Use a SQL Server destination instead of an OLE DB destination. If the target is a SQL Server database, you can get up to 25 percent faster performance from the SQL Server destination because the pipeline engine can bypass the network layer during the data load. However, the package must execute on the same server as the target database and all data types in the pipeline must match the data types in the target table.

Set data types explicitly. An OLE DB destination can recast data types using a Data Conversion transformation, but there’s a performance cost. You can avoid adding a Data Conversion transformation to the data flow by casting the data type explicitly in the source query for a relational source or by manually editing the data type for each column in the Flat File Connection Manager for a Flat File source.

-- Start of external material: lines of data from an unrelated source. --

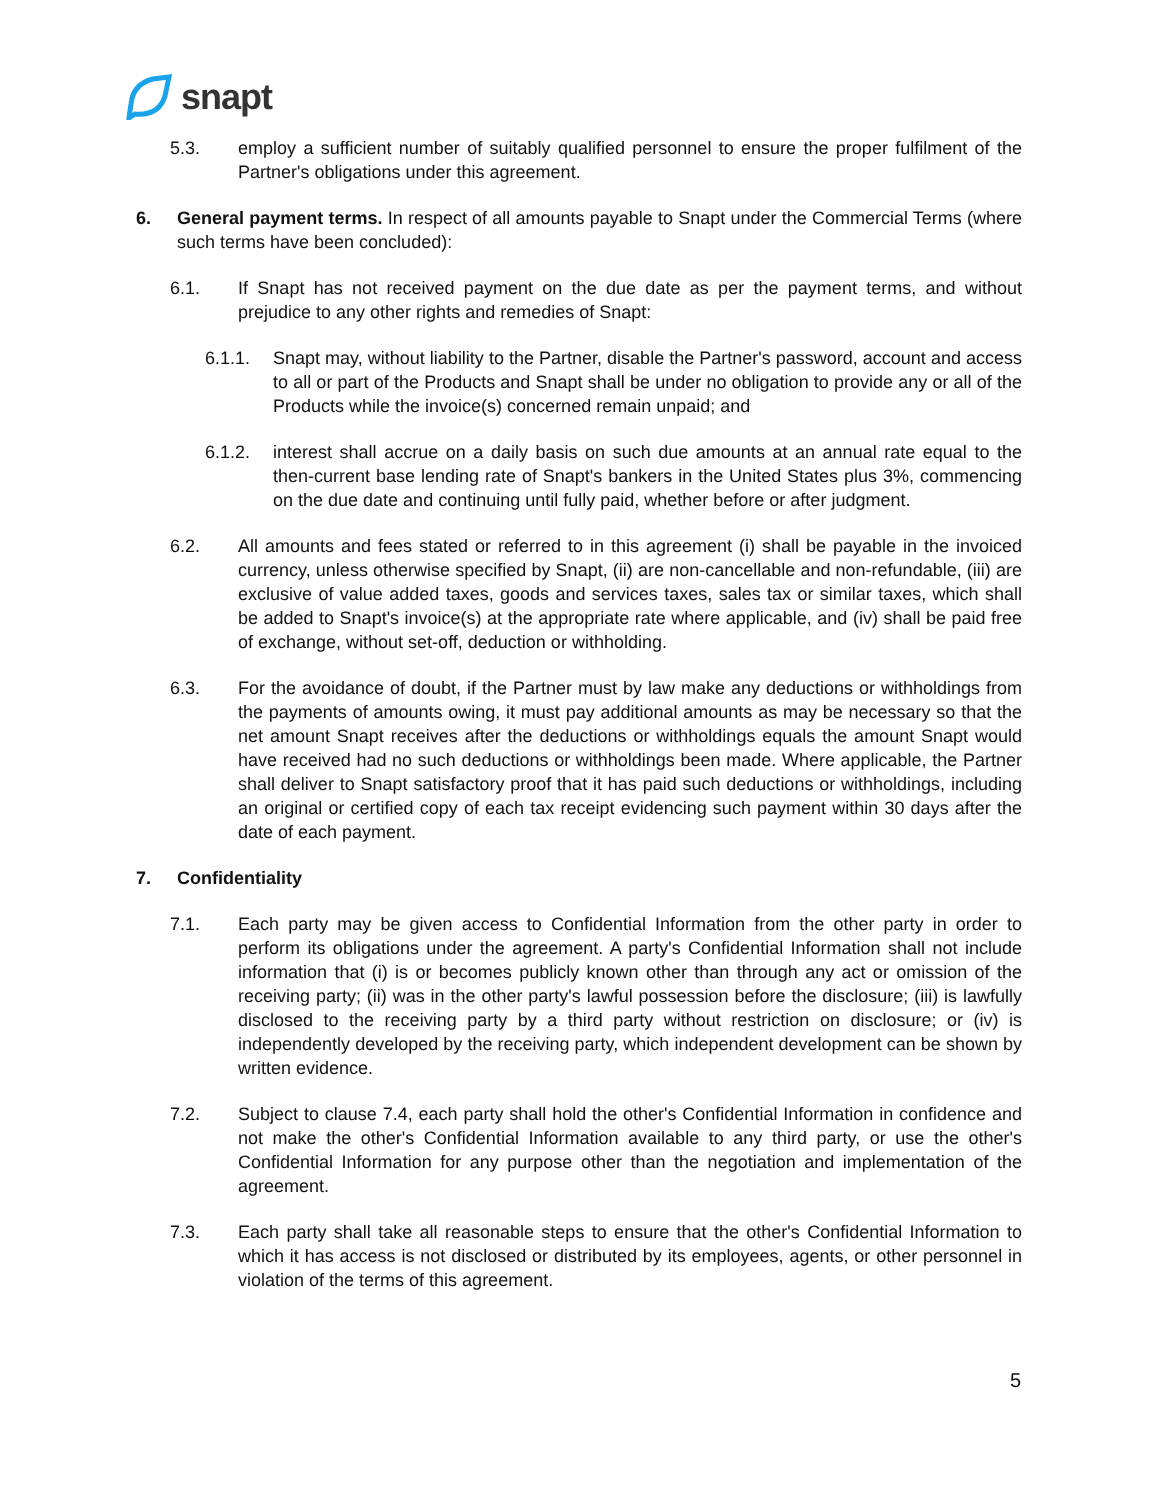snapt
5.3. employ a sufficient number of suitably qualified personnel to ensure the proper fulfilment of the Partner's obligations under this agreement.
6. General payment terms. In respect of all amounts payable to Snapt under the Commercial Terms (where such terms have been concluded):
6.1. If Snapt has not received payment on the due date as per the payment terms, and without prejudice to any other rights and remedies of Snapt:
6.1.1. Snapt may, without liability to the Partner, disable the Partner's password, account and access to all or part of the Products and Snapt shall be under no obligation to provide any or all of the Products while the invoice(s) concerned remain unpaid; and
6.1.2. interest shall accrue on a daily basis on such due amounts at an annual rate equal to the then-current base lending rate of Snapt's bankers in the United States plus 3%, commencing on the due date and continuing until fully paid, whether before or after judgment.
6.2. All amounts and fees stated or referred to in this agreement (i) shall be payable in the invoiced currency, unless otherwise specified by Snapt, (ii) are non-cancellable and non-refundable, (iii) are exclusive of value added taxes, goods and services taxes, sales tax or similar taxes, which shall be added to Snapt's invoice(s) at the appropriate rate where applicable, and (iv) shall be paid free of exchange, without set-off, deduction or withholding.
6.3. For the avoidance of doubt, if the Partner must by law make any deductions or withholdings from the payments of amounts owing, it must pay additional amounts as may be necessary so that the net amount Snapt receives after the deductions or withholdings equals the amount Snapt would have received had no such deductions or withholdings been made. Where applicable, the Partner shall deliver to Snapt satisfactory proof that it has paid such deductions or withholdings, including an original or certified copy of each tax receipt evidencing such payment within 30 days after the date of each payment.
7. Confidentiality
7.1. Each party may be given access to Confidential Information from the other party in order to perform its obligations under the agreement. A party's Confidential Information shall not include information that (i) is or becomes publicly known other than through any act or omission of the receiving party; (ii) was in the other party's lawful possession before the disclosure; (iii) is lawfully disclosed to the receiving party by a third party without restriction on disclosure; or (iv) is independently developed by the receiving party, which independent development can be shown by written evidence.
7.2. Subject to clause 7.4, each party shall hold the other's Confidential Information in confidence and not make the other's Confidential Information available to any third party, or use the other's Confidential Information for any purpose other than the negotiation and implementation of the agreement.
7.3. Each party shall take all reasonable steps to ensure that the other's Confidential Information to which it has access is not disclosed or distributed by its employees, agents, or other personnel in violation of the terms of this agreement.
5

Evaluating Buffer Efficiency

After working through any bottlenecks to optimize performance, your next step is to evaluate how efficiently SSIS can place data in buffers. To do this, you must enable the BufferSizeTuning logging event, then execute your package and examine the log. You’ll be able to see how many rows were put into the buffer. You can compare this value to the DefaultBufferMaxRows property, which has a default value of 10,000 rows, as shown in Figure 4. If the buffer is actually getting 1,000 rows instead of 10,000, you can adjust DefaultBufferSize to make the buffer larger so that it can hold more rows. Alternatively, you can eliminate columns or reduce column widths by changing data types to try to get more rows into the buffer.

Figure 4: Checking the DefaultBufferMaxRows property’s value
Figure 4: Checking the DefaultBufferMaxRows property’s value

Another property that you can adjust for performance is EngineThreads. This property’s default value is 10 in SQL Server 2008 and later, but only 5 in SQL Server 2005. If you have a server with multiple processors, you can increase this value. You can test your package by incrementally changing the value to determine whether the additional threads improve performance.

Designing in High Performance

As you develop your SSIS packages, it’s important to consider how the design choices you make can affect package performance. Often, there’s more than one way to accomplish an objective in SSIS, but attaining high performance requires you to understand the performance differences in possible approaches.